I know that we must trust a web system, always. But a well made Host-proof Hosting system offers same advantages for the user, because safe her privacy.
To grab your data, I need to create a back door in the code. Is is a clear violation of the contract with the user and you can notice the modification.
Instead, if the encryption is delegated to the server, during the job I can make a copy of you data and you can not know it.
Comment by Francesco Sullo — January 8, 2010 @ 2:49 am
I appreciate that you are getting down to the actual details, but it doesn’t change the fact that JS crypto is being oversold to the public. Just because you haven’t had known security issues in 3 years doesn’t mean the system provides the type of security that users think they’re getting.
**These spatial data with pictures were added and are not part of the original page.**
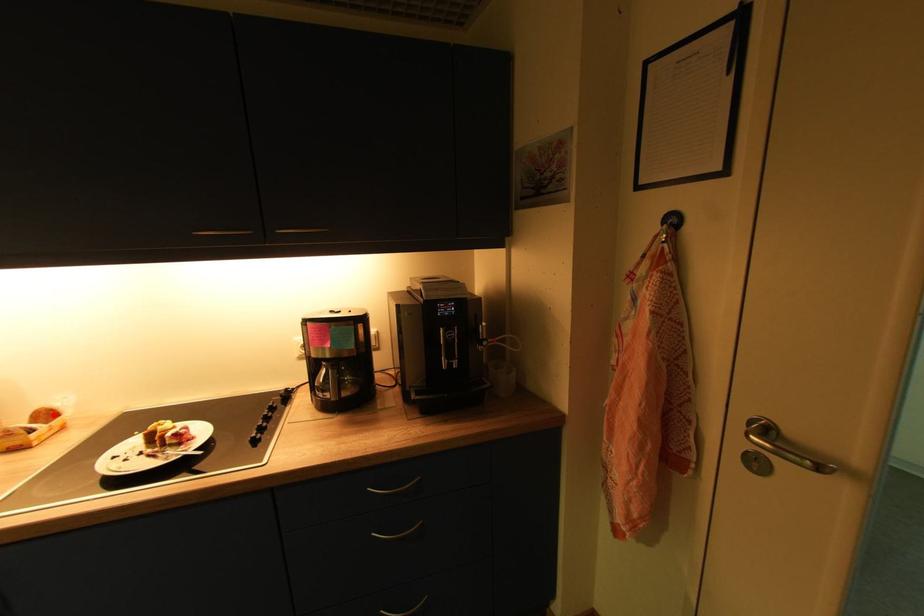
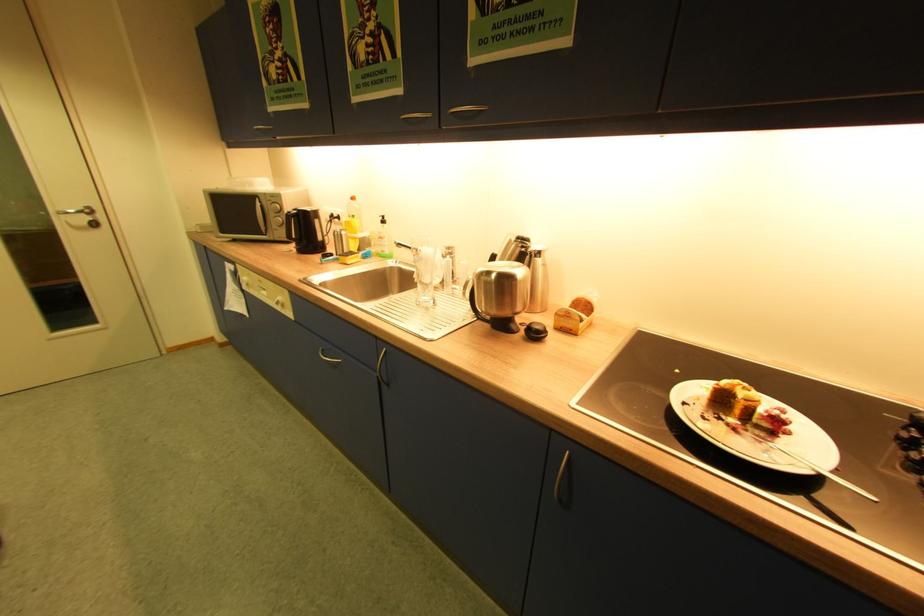
Locate, in the second image, the point that corresponds to the highlighted location in the first image.

(590, 306)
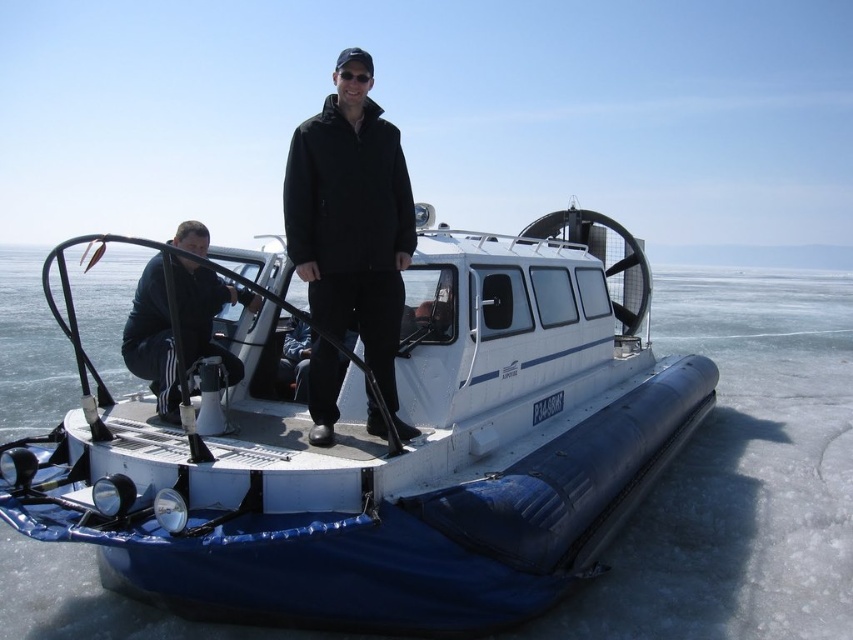
You are planning to transport a large equipment box that is 2 meters wide. You see the white rubber hovercraft at center and the black matte jacket at lower left in the scene. Which object can accommodate the width of the equipment box?

The black matte jacket at lower left can accommodate the equipment box since the white rubber hovercraft at center is narrower than the black matte jacket at lower left.

You are taking a photo of the hovercraft and want to focus on both the standing person and the seated person. Which point, point (230,560) or point (151,268), is closer to your camera lens?

Point (230,560) is closer to the camera lens than point (151,268).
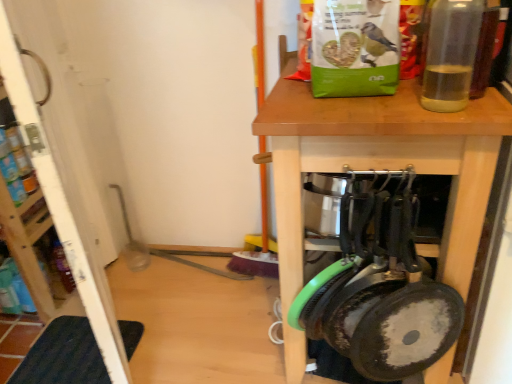
The height and width of the screenshot is (384, 512). I want to click on vacant region to the right of dark blue rubber mat at lower left, so click(x=175, y=337).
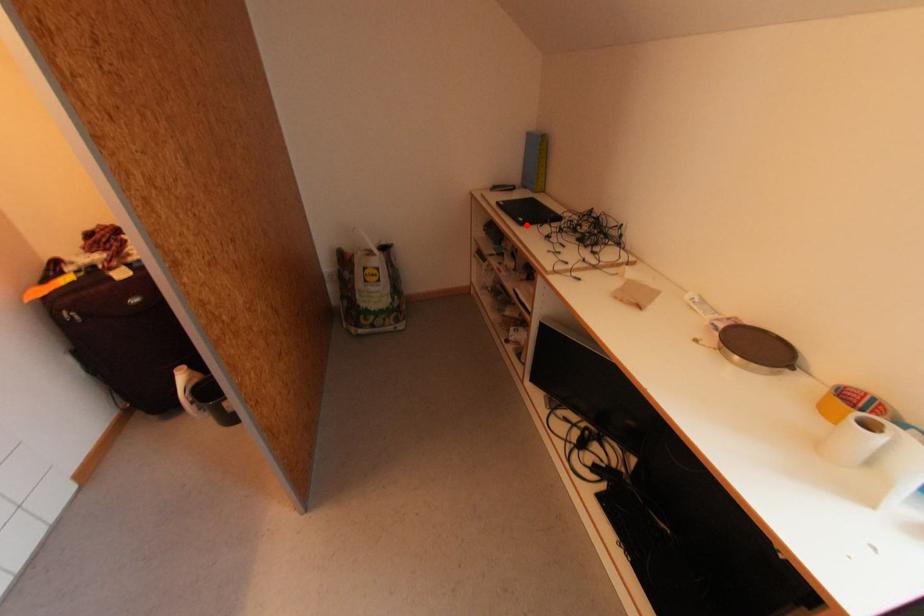
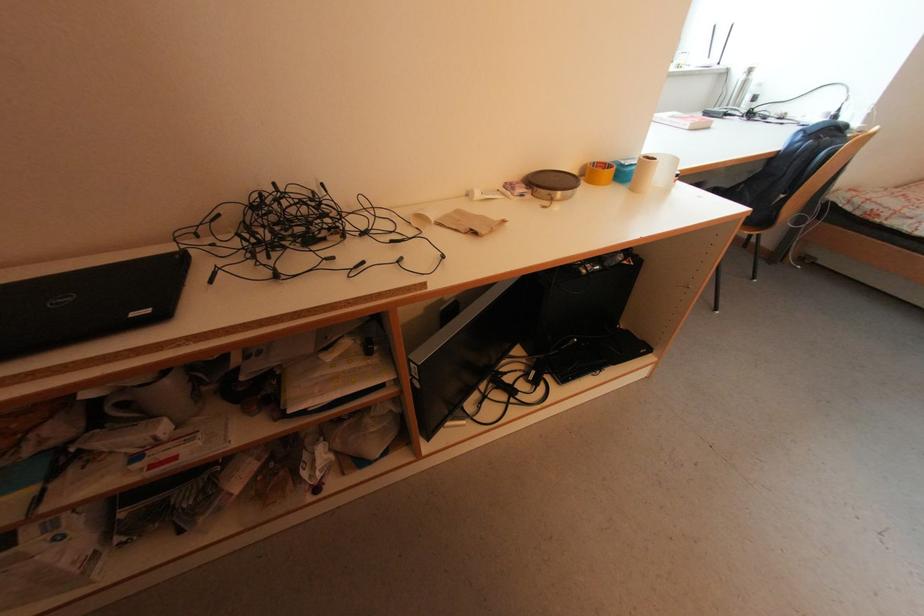
Question: I am providing you with two images of the same scene from different viewpoints. Image1 has a red point marked. In image2, the corresponding 3D location appears at what relative position? Reply with the corresponding letter.

Choices:
 (A) Closer
 (B) Farther

Answer: (B)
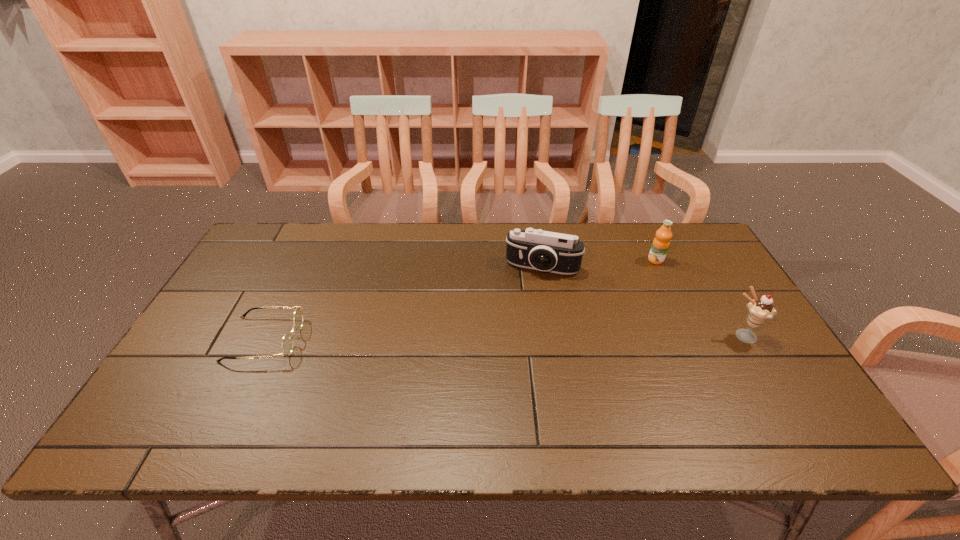
Where is `the shortest object`? The image size is (960, 540). the shortest object is located at coordinates (287, 342).

Where is `the leftmost object`? The image size is (960, 540). the leftmost object is located at coordinates (287, 342).

Where is `the rightmost object`? The height and width of the screenshot is (540, 960). the rightmost object is located at coordinates (760, 310).

Image resolution: width=960 pixels, height=540 pixels. What are the coordinates of `the second object from left to right` in the screenshot? It's located at (559, 253).

At what (x,y) coordinates should I click in order to perform the action: click on orange juice. Please return your answer as a coordinate pair (x, y). Image resolution: width=960 pixels, height=540 pixels. Looking at the image, I should click on (660, 245).

Locate an element on the screen. free spot located on the lenses of the spectacles is located at coordinates (374, 339).

You are a GUI agent. You are given a task and a screenshot of the screen. Output one action in this format:
    pyautogui.click(x=<x>, y=<y>)
    Task: Click on the free region located on the left of the icecream
    
    Given the screenshot: What is the action you would take?
    pyautogui.click(x=696, y=336)

Identify the location of vacant space located 0.320m on the front lens of the second object from left to right. (512, 359).

You are a GUI agent. You are given a task and a screenshot of the screen. Output one action in this format:
    pyautogui.click(x=<x>, y=<y>)
    Task: Click on the free space located on the front lens of the second object from left to right
    
    Given the screenshot: What is the action you would take?
    pyautogui.click(x=530, y=294)

You are a GUI agent. You are given a task and a screenshot of the screen. Output one action in this format:
    pyautogui.click(x=<x>, y=<y>)
    Task: Click on the free space located 0.240m on the front lens of the second object from left to right
    This screenshot has height=540, width=960.
    Given the screenshot: What is the action you would take?
    pyautogui.click(x=518, y=336)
The one thing JS crypto gets you that server-side crypto does not is client-side auditability. That’s it. However, this benefit comes with tremendous caveats that I think far outweigh it.
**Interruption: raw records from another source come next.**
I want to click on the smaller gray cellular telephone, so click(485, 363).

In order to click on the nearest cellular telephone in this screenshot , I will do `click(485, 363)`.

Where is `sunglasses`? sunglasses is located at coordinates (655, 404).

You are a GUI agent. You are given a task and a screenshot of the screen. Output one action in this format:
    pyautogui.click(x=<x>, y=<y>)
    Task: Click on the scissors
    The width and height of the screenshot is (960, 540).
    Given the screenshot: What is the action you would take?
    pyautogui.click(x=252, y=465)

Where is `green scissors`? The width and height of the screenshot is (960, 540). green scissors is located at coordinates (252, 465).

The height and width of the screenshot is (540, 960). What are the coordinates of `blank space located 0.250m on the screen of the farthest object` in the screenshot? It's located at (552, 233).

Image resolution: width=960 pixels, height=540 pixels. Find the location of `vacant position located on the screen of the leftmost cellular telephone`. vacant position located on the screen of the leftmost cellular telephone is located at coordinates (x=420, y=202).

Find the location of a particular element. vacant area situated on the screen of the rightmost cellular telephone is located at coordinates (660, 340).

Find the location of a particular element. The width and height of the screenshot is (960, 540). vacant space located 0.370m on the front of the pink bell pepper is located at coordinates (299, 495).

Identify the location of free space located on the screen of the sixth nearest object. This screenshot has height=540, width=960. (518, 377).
* The user has to be a cryptographer and can detect subtle cryptographic flaws. Note: this ignores all the malicious crypto research by Yung et al and assumes this is actually doable in reasonable time.
* The user always does “View Source” each time she connects to be sure the code is identical. If it was changed for bugfixes or whatever, she has to re-review the entire thing.
* The user always loads everything over SSL to be sure she’s getting untampered code and there is no MITM.
* The JS code does not have cache problems where users keep running old code after you’ve fixed a flaw and tried to upgrade them.
* You periodically audit all your servers to be sure they aren’t serving up malicious or outdated JS code. Note: this audit cannot be done via a client because an attacker can return different code to you than your users, based on src IP.
Since no one does all this and the disadvantages are so significant, JS crypto is worse than server-side crypto.
Comment by Nate Lawson — January 11, 2010 @ 11:12 am
You listed some interesting points. User has some difficult to verify the code and an hacker can discover holes in the code. You’re right. But if the crypto is server side the user can verify nothing at all. So the assumption is that the server side programmers mantain a good system and we trust them.
If you assume that the provider of the JS crypto has the same care of the server-side crypto, something changes. The difference:
* a well programmed host-proof hosting app garantees the user privacy
* a good programmed server-side crypto app cannot garantee it
Mantain a HPH system is more critic that mantain a server-side crypto system, it requires more attention, I know it. But I think that the choice depends from your objective.
Comment by Francesco Sullo — January 11, 2010 @ 1:10 pm
I’d rather have the crypto code on a locked-down server I control than pushing it to some unknown browser environment. Since no users actually are capable or even motivated to audit the JS crypto they receive anew each session, there is no advantage. Given the disadvantages listed before, I’m still unconvinced.
Comment by Nate Lawson — January 11, 2010 @ 1:24 pm
WickedFlea,
I looked at your design. There’s a salt and a hashed password, separated by a $. There are no identifiers so if a user wanted to increase the number of rounds later, upgrade the algorithm, etc., there’s no way to tell which configuration goes with a particular hash. So basically, the result is equivalent to the old Unix crypt but with more rounds by default, ignoring the features added in md5-crypt (algorithm identifier) and bcrypt (number of rounds identifier). I don’t think you’ve gained any security in exchange for the usability loss.